#### [PROBLEM STATEMENT]
A picture-free, exact copy of all the records below is the goal.

SOURCE RECORDS START

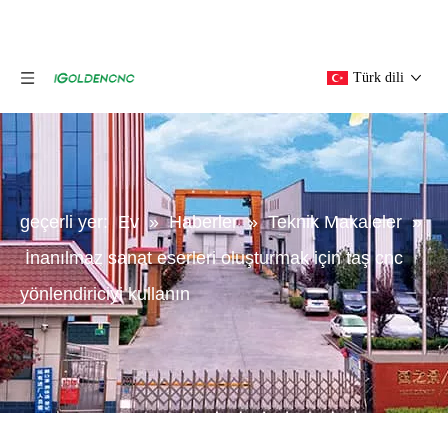
Türk dili
geçerli yer:
Ev
»
Haberler
»
Teknik Makaleler
»
İnanılmaz sanat eserleri oluşturmak için taş cnc
yönlendiriciyi kullanın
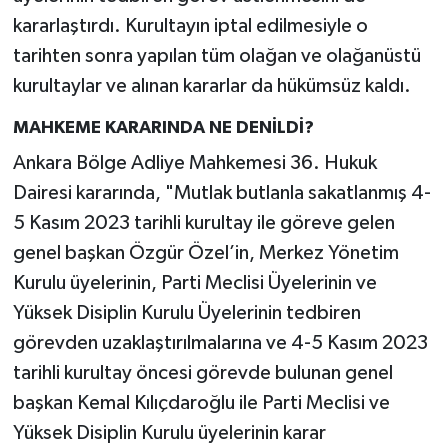
kararlaştırdı. Kurultayın iptal edilmesiyle o
tarihten sonra yapılan tüm olağan ve olağanüstü
kurultaylar ve alınan kararlar da hükümsüz kaldı.
MAHKEME KARARINDA NE DENİLDİ?
Ankara Bölge Adliye Mahkemesi 36. Hukuk
Dairesi kararında, "Mutlak butlanla sakatlanmış 4-
5 Kasım 2023 tarihli kurultay ile göreve gelen
genel başkan Özgür Özel’in, Merkez Yönetim
Kurulu üyelerinin, Parti Meclisi Üyelerinin ve
Yüksek Disiplin Kurulu Üyelerinin tedbiren
görevden uzaklaştırılmalarına ve 4-5 Kasım 2023
tarihli kurultay öncesi görevde bulunan genel
başkan Kemal Kılıçdaroğlu ile Parti Meclisi ve
Yüksek Disiplin Kurulu üyelerinin karar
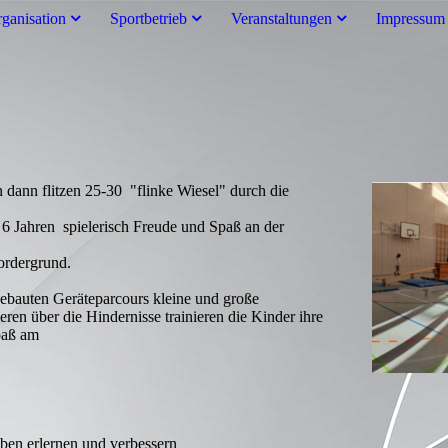
rganisation
Sportbetrieb
Veranstaltungen
Impressum
dann flitzen 25-30 "flinke Wiesel" durch die
- 6 Jahren spielerisch Freude und Spaß an der
ordergrund.
bauten Geräteparcours kleine und große
ren über die Hindernisse trainieren die Kinder ihre
paß am
ben erlernen und verbessern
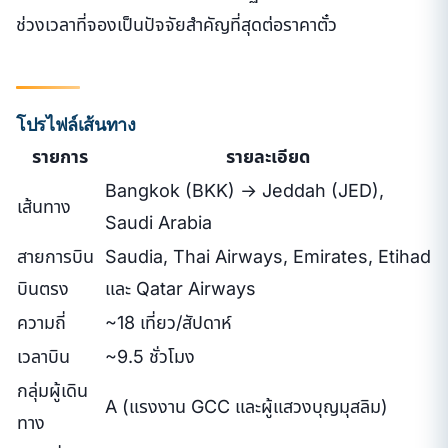
ช่วงเวลาที่จองเป็นปัจจัยสำคัญที่สุดต่อราคาตั๋ว
โปรไฟล์เส้นทาง
รายการ
รายละเอียด
Bangkok (BKK) → Jeddah (JED),
เส้นทาง
Saudi Arabia
สายการบิน
Saudia, Thai Airways, Emirates, Etihad
บินตรง
และ Qatar Airways
ความถี่
~18 เที่ยว/สัปดาห์
เวลาบิน
~9.5 ชั่วโมง
กลุ่มผู้เดิน
A (แรงงาน GCC และผู้แสวงบุญมุสลิม)
ทาง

SOURCE RECORDS END

#### [RESULT OF THE TASK]
Türk dili
geçerli yer:
Ev
»
Haberler
»
Teknik Makaleler
»
İnanılmaz sanat eserleri oluşturmak için taş cnc
yönlendiriciyi kullanın
kararlaştırdı. Kurultayın iptal edilmesiyle o
tarihten sonra yapılan tüm olağan ve olağanüstü
kurultaylar ve alınan kararlar da hükümsüz kaldı.
MAHKEME KARARINDA NE DENİLDİ?
Ankara Bölge Adliye Mahkemesi 36. Hukuk
Dairesi kararında, "Mutlak butlanla sakatlanmış 4-
5 Kasım 2023 tarihli kurultay ile göreve gelen
genel başkan Özgür Özel’in, Merkez Yönetim
Kurulu üyelerinin, Parti Meclisi Üyelerinin ve
Yüksek Disiplin Kurulu Üyelerinin tedbiren
görevden uzaklaştırılmalarına ve 4-5 Kasım 2023
tarihli kurultay öncesi görevde bulunan genel
başkan Kemal Kılıçdaroğlu ile Parti Meclisi ve
Yüksek Disiplin Kurulu üyelerinin karar
rganisation
Sportbetrieb
Veranstaltungen
Impressum
dann flitzen 25-30 "flinke Wiesel" durch die
- 6 Jahren spielerisch Freude und Spaß an der
ordergrund.
bauten Geräteparcours kleine und große
ren über die Hindernisse trainieren die Kinder ihre
paß am
ben erlernen und verbessern
ช่วงเวลาที่จองเป็นปัจจัยสำคัญที่สุดต่อราคาตั๋ว
โปรไฟล์เส้นทาง
รายการ
รายละเอียด
Bangkok (BKK) → Jeddah (JED),
เส้นทาง
Saudi Arabia
สายการบิน
Saudia, Thai Airways, Emirates, Etihad
บินตรง
และ Qatar Airways
ความถี่
~18 เที่ยว/สัปดาห์
เวลาบิน
~9.5 ชั่วโมง
กลุ่มผู้เดิน
A (แรงงาน GCC และผู้แสวงบุญมุสลิม)
ทาง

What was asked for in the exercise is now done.